Mr. John Tyler, with many or quite all his fellow delegates from Virginia, was for Clay first, last and all the time; for him whether he could be elected or not. When it was announced that Mr. Clay was defeated, he cried (so it was reported) ; and that report (I think) gave him the nomination for Vice-President without a contest. It was an attempt of the triumphant Harrisonites to heal the wounds of Mr. Clay's devoted friends. Yet the nomination was, for several reasons, a strong one.
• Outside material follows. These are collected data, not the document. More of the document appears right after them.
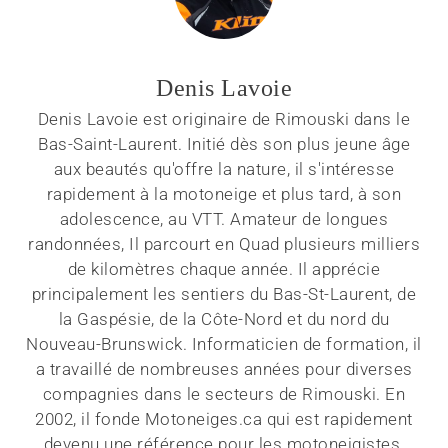
Denis Lavoie
Denis Lavoie est originaire de Rimouski dans le
Bas-Saint-Laurent. Initié dès son plus jeune âge
aux beautés qu'offre la nature, il s'intéresse
rapidement à la motoneige et plus tard, à son
adolescence, au VTT. Amateur de longues
randonnées, Il parcourt en Quad plusieurs milliers
de kilomètres chaque année. Il apprécie
principalement les sentiers du Bas-St-Laurent, de
la Gaspésie, de la Côte-Nord et du nord du
Nouveau-Brunswick. Informaticien de formation, il
a travaillé de nombreuses années pour diverses
compagnies dans le secteurs de Rimouski. En
2002, il fonde Motoneiges.ca qui est rapidement
devenu une référence pour les motoneigistes.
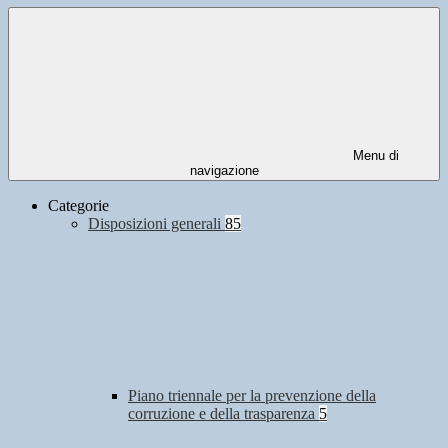
Menu di
navigazione
Categorie
Disposizioni generali
85
Piano triennale per la prevenzione della
corruzione e della trasparenza
5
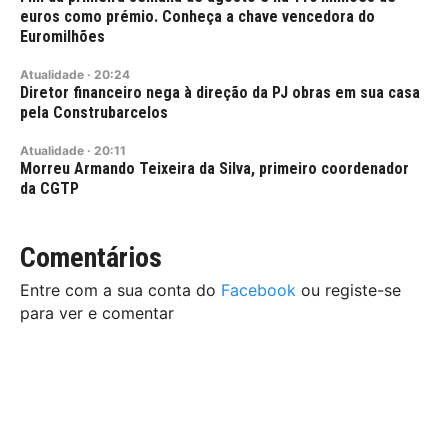
euros como prémio. Conheça a chave vencedora do
Euromilhões
Atualidade
·
20:24
Diretor financeiro nega à direção da PJ obras em sua casa
pela Construbarcelos
Atualidade
·
20:11
Morreu Armando Teixeira da Silva, primeiro coordenador
da CGTP
Comentários
Entre com a sua conta do
Facebook
ou registe-se
para ver e comentar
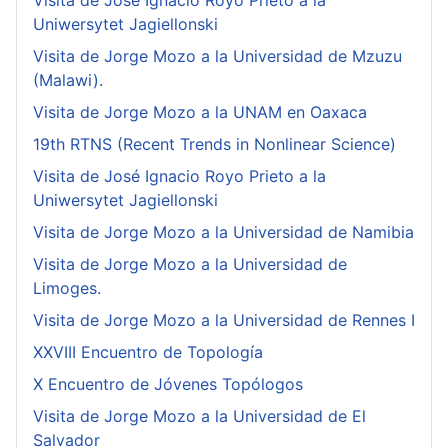
Visita de José Ignacio Royo Prieto a la
Uniwersytet Jagiellonski
Visita de Jorge Mozo a la Universidad de Mzuzu
(Malawi).
Visita de Jorge Mozo a la UNAM en Oaxaca
19th RTNS (Recent Trends in Nonlinear Science)
Visita de José Ignacio Royo Prieto a la
Uniwersytet Jagiellonski
Visita de Jorge Mozo a la Universidad de Namibia
Visita de Jorge Mozo a la Universidad de
Limoges.
Visita de Jorge Mozo a la Universidad de Rennes I
XXVIII Encuentro de Topología
X Encuentro de Jóvenes Topólogos
Visita de Jorge Mozo a la Universidad de El
Salvador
Mr. Tyler, though a Jackson man, had received, in 1828, the votes for United States Senator of the Adams men in the Virginia Legislature, and been thereby elected over John Randolph. When Jackson removed the deposits from the United States Bank, he united with the Whigs in publicly condemning the act; and, having been superseded therefor, he was thereafter regarded as a Whig. He had voted alone in the Senate of 1832-33 against the Force bill, which provided for the collection of the Federal revenue in South Carolina in defiance of the nullifying ordinance of her convention. He had run for Vice-President on the White ticket in 1836, and so had acquired a hold on the Southern opponents of Van Buren, which soon brought them all heartily into the support of the Harrisburg ticket. In short, the convention made the strongest possible ticket, so far as success was regarded; and everyone who had eyes could see that the Democrats in attendance desired and worked for the nomination of Mr. Clay. One of them, after the ticket was made, offered to bet that it would not be elected; but, his offer being promptly accepted, and he requested to name the amount, he hauled off. In short, we left Harrisburg with that confidence of success which goes far to secure its own justification; and we were greeted on our way home as though the battle were already won.